*DESCRIPTION OF THE TASK*: Copy out the data below. Keep every word as it is.

*RECORDS FOR THE EXERCISE*:
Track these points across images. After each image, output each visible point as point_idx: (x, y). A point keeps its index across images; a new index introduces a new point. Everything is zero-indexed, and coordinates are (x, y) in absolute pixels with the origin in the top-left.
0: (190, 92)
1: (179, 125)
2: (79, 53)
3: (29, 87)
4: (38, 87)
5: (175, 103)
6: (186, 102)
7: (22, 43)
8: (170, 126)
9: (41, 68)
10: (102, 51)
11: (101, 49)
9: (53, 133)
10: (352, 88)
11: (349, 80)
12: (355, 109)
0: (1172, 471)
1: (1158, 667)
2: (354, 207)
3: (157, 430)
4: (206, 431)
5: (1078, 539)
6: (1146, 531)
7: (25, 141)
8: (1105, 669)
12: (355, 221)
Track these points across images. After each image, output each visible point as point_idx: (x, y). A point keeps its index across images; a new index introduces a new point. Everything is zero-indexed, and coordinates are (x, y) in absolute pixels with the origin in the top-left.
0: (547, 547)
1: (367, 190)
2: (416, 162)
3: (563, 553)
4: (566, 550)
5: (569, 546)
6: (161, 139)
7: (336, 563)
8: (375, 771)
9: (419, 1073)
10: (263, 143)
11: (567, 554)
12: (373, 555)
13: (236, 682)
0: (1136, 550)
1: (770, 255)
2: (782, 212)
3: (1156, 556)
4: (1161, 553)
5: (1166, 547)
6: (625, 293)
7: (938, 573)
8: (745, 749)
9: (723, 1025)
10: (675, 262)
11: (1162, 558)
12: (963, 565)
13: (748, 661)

*YOUR SOLUTION*:
Track these points across images. After each image, output each visible point as point_idx: (x, y). A point keeps its index across images; a new index introduces a new point. Everything is zero-indexed, and coordinates are (x, y) in absolute pixels with the origin in the top-left.
0: (190, 92)
1: (179, 125)
2: (79, 53)
3: (29, 87)
4: (38, 87)
5: (175, 103)
6: (186, 102)
7: (22, 43)
8: (170, 126)
9: (41, 68)
10: (102, 51)
11: (101, 49)
9: (53, 133)
10: (352, 88)
11: (349, 80)
12: (355, 109)
0: (1172, 471)
1: (1158, 667)
2: (354, 207)
3: (157, 430)
4: (206, 431)
5: (1078, 539)
6: (1146, 531)
7: (25, 141)
8: (1105, 669)
12: (355, 221)
Track these points across images. After each image, output each visible point as point_idx: (x, y). A point keeps its index across images; a new index introduces a new point. Everything is zero-indexed, and coordinates are (x, y) in absolute pixels with the origin in the top-left.
0: (547, 547)
1: (367, 190)
2: (416, 162)
3: (563, 553)
4: (566, 550)
5: (569, 546)
6: (161, 139)
7: (336, 563)
8: (375, 771)
9: (419, 1073)
10: (263, 143)
11: (567, 554)
12: (373, 555)
13: (236, 682)
0: (1136, 550)
1: (770, 255)
2: (782, 212)
3: (1156, 556)
4: (1161, 553)
5: (1166, 547)
6: (625, 293)
7: (938, 573)
8: (745, 749)
9: (723, 1025)
10: (675, 262)
11: (1162, 558)
12: (963, 565)
13: (748, 661)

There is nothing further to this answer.